Het einde van de democratie?! Bij zulke uitspraken spitst elke vrijheidslievende Nederlander zijn oren. Burgers die het reilen en zeilen van de SGP wat nauwgezetter volgen, zullen bovendien een discrepantie opmerken tussen Bogerd en zijn partijgenoot, senator Holdijk. Deed de laatste onlangs niet de suggestie een christelijke (tweede) feestdag in te ruilen voor een islamitische, als zo’n ruil de integratie van moslims in de Nederlandse samenleving zou bevorderen?
Maar de toon van Bogerds uitspraken lijkt op het eerste gezicht ook slecht te sporen met wat partijvoorzitter Kolijn onlangs zei in een interview met de regionale dagbladen van de GPD. „Wij willen niets omver werpen en eisen van niemand zo te denken en te leven als wij”, aldus Kolijn. En even later: „Als iemand homoseksueel is, zal ik echt niet eisen dat-ie heteroseksueel wordt en ik zal hem zeker niet vervolgen. Of een homo bij mij in geval van oorlog zou kunnen onderduiken? Ja, natúúrlijk!”
Toch loopt het bij nader inzien met de tegenstelling tussen beide partijgenoten niet zo’n vaart. Wie de twee interviews nauwkeurig leest, valt eerder een hoge mate van overeenstemming op. Beide SGP’ers maken een scherp onderscheid tussen privé-sfeer en publieke sfeer, en tussen vrijheid van meningsuiting en vrijheid van godsdienst. Kolijn: „Wat ik zou doen als ik het in Nederland voor het zeggen had? Simpel: dan zou ik ons verkiezingsprogramma uitvoeren. Geen euthanasie, geen abortus, geen openlijke seksualiteit, geen pornografie, geen vrouwen in partijfuncties, geen erkenning van het homohuwelijk, geen winkels op zondag open, geen draagmoederschap en een verbod op het klonen van mensen en dieren.”
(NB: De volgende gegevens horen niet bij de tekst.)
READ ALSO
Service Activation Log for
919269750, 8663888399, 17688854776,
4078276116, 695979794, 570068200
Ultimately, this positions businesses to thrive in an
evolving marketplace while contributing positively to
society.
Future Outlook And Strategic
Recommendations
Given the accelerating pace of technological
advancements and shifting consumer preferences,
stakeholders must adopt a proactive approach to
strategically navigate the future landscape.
En vervolgens: „Homoseksuelen zal ik niet anders behandelen dan heteroseksuelen. (…) Wat u thuis doet, moet u zelf weten. Maar als het gaat om de samenleving, om hoe wij met elkaar in de openbaarheid leven, dan heb je het over iets anders.”
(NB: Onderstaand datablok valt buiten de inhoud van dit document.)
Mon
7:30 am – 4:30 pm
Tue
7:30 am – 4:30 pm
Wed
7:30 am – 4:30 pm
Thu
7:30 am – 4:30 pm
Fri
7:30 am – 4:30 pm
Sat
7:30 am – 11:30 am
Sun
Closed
Maar andere politieke partijen? Kolijn: „Ik zal geen enkele politieke partij verbieden.” En even later: „Ik wil een democratie die gebaseerd is op de tien geboden.”
Dat laatste wil bij nader inzien ook Bogerd. Voor de EO-microfoon: „De democratie afschaffen? Dat is wel erg kort door de bocht. Ik zeg het liever zo: Op het moment dat de SGP de meerderheid heeft, zal de Bijbel leidraad zijn voor het regeringsbeleid. Denk maar aan de periode voor de Tweede Wereldoorlog toen de hele wetgeving nog doordrenkt was van christelijke principes.” Worden andere partijen in zo’n situatie dan verboden? „Nee, zeker niet.”
Rest de vraag of het verstandig is dat SGP’ers zich uitlaten over de denkbeeldige situatie dat zij in de meerderheid zijn. Luidt les 1 van elke mediatraining voor politici niet: Ga nooit, nooit in op als-danvragen? Maar zo eenvoudig ligt het in dit geval niet. Zeker na 11 september móét de SGP zich verweren tegen het verwijt zij de Nederlandse Taliban is. Daarbij zijn het SGP standpunt over vrouwen én de houding van de staatkundig gereformeerden over de democratie kernpunten.
Dit verwijt kan niet afgedaan worden met een simpele ontkenning, maar moet gevolgd worden door een summiere aanduiding van wat de SGP dan wél voorstaat. Zo’n aanduiding maakt in elk geval glashelder waar het verschil met de ChristenUnie schuilt. Dat iemand als Kolijn bij die aanduiding een ander accent zet dan Bogerd, lijkt onvermijdelijk.
Want zolang er een SGP bestaat, zal die tot op zekere hoogte blijven worstelen met de praktische uitwerking van artikel 36 en alles wat ermee samenhangt. Het onderscheid tussen openbaar en privé mag op zich helder zijn, het einde van alle discussie is het niet. Want het blijft veel woorden kosten om uit te leggen dat een moslim wel vrijheid van meningsuiting heeft en zeggen mag dat Allah god is, maar dat hij dat niet samen met vijf geloofsgenoten mag doen. En wat zou een SGP-meerderheid eigenlijk doen met een moslimpartíj?